This short article shows you how to obtain a thread dump on Windows and Unix and gives a couple of examples of problems I've analyzed.

Thread Dumps on Windows

You can get a thread dump directly from the console window. Simple type <CTL><BREAK> then cut and paste the thread dump.

Thread Dumps on Unix

To obtain a thread dump log in as root and get the Process Id (PID) of the JVM you want to obtain a dump for. This example uses an instance of the Apache Tomcat 5.5 servlet engine.

# ps aux | grep java
…
tomcat   22016  0.4 18.9 1307680 767592 ?    Sl   Feb01  18:34 /usr/local/jdk/bin/java -Xms128m -Xmx512m -server -Djava.util.logging.manager=org.apache.juli.ClassLoaderLogManager -Djava.util.logging.config.file=/home/sezame/sezame/clients/bto/config/tomcat/conf/logging.properties -Dcom.sun.management.jmxremote -Dcom.sun.management.jmxremote.port=8889 -Dcom.sun.management.jmxremote.authenticate=false -Dcom.sun.management.jmxremote.ssl=false -Dsezame.home=/home/sezame/sezame -Dwebserver.home=/usr/local/apache2 -Dsezame.docroot=/var/apache/htdocs -Dsezame.webapps=/home/sezame/webapps -Dsezame.onlysite=gap -Djava.endorsed.dirs=/usr/local/tomcat/common/endorsed -classpath :/usr/local/tomcat/bin/bootstrap.jar:/usr/local/tomcat/bin/commons-logging-api.jar -Dcatalina.base=/home/sezame/sezame/clients/bto/config/tomcat -Dcatalina.home=/usr/local/tomcat -Djava.io.tmpdir=/home/sezame/sezame/clients/bto/config/tomcat/temp org.apache.catalina.startup.Bootstrap start

Here we see that the tomcat PID is 22016 and base directory is: /home/sezame/sezame/clients/bto/config/tomcat. Change to the logs sub-directory under the base directory and run

# kill -SIGQUIT 22016

The thread dump should be output to Catalina.out and will have the following format:

# tail -3000 catalina.out | more
…
Full thread dump Java HotSpot(TM) 64-Bit Server VM (1.5.0_09-b03 mixed mode):
 
"TP-Processor24" daemon prio=1 tid=0x0000002acc7c5580 nid=0x198 runnable [0x0000000054494000..0x0000000054494d30]
        at java.net.SocketInputStream.socketRead0(Native Method)

________________________

#### [WHAT YOU NEED TO DO]
Please copy the stretch of the thread dump article from "You can get" through "5.5 servlet engine.", renaming "console window" to "terminal window".

#### [INFORMATION PROVIDED]

________________________

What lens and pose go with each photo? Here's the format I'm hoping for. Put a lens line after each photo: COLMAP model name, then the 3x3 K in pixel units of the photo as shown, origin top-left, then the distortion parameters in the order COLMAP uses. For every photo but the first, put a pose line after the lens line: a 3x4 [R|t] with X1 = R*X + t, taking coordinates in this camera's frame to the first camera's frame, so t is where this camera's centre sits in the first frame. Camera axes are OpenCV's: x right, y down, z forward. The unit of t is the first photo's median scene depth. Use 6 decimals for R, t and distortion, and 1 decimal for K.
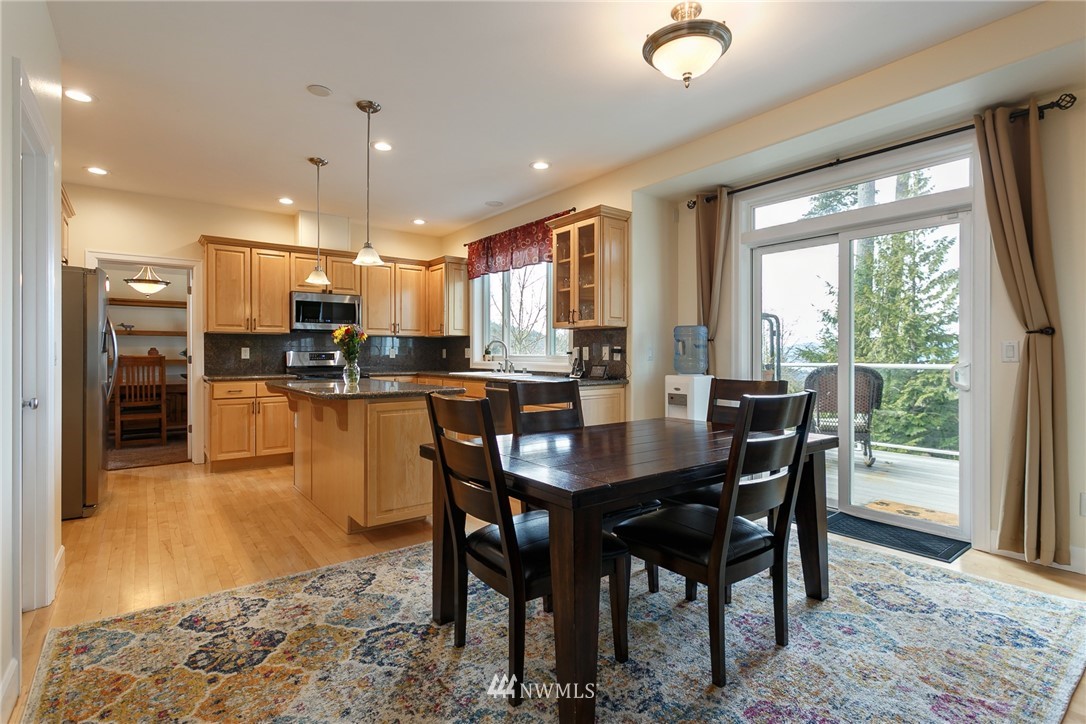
lens RADIAL K [[525.1, 0, 540.8], [0, 525.1, 355.3], [0, 0, 1]] dist [-0.001808, 0.002243]
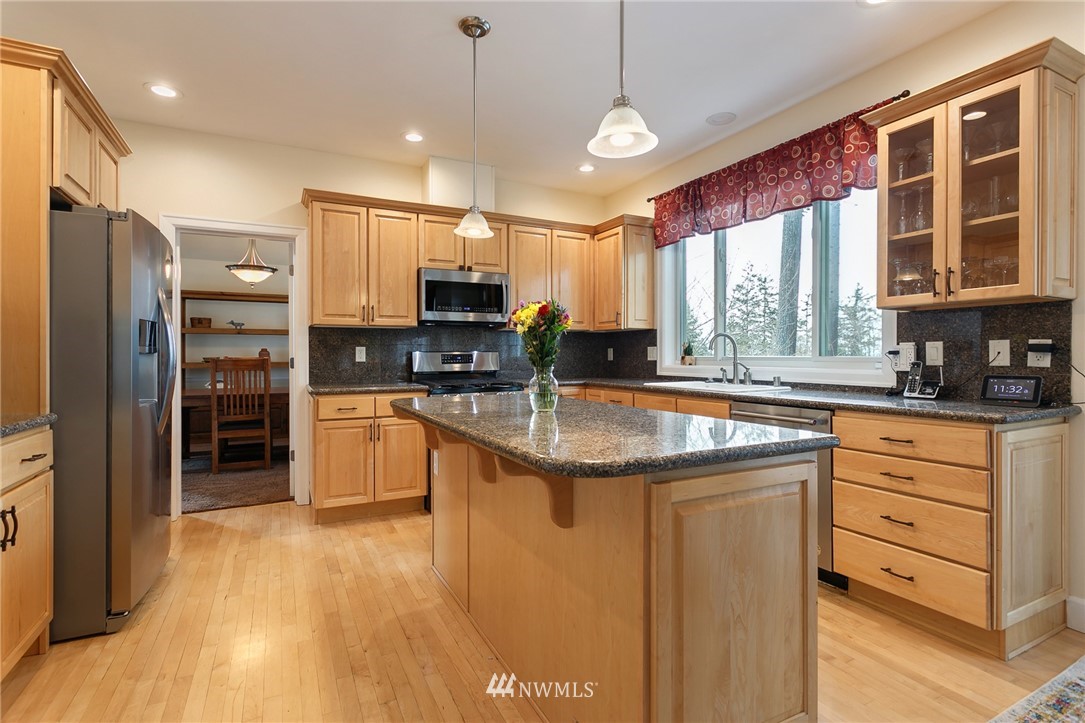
lens RADIAL K [[524.6, 0, 540.3], [0, 524.6, 354.6], [0, 0, 1]] dist [-0.001808, 0.002243]
pose [[0.983495, -0.001420, -0.180929, -0.188861], [0.000869, 0.999995, -0.003126, -0.000961], [0.180933, 0.002917, 0.983491, 0.334779]]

________________________

#### [RESPONSE AREA]
You can get a thread dump directly from the terminal window. Simple type <CTL><BREAK> then cut and paste the thread dump.

Thread Dumps on Unix

To obtain a thread dump log in as root and get the Process Id (PID) of the JVM you want to obtain a dump for. This example uses an instance of the Apache Tomcat 5.5 servlet engine.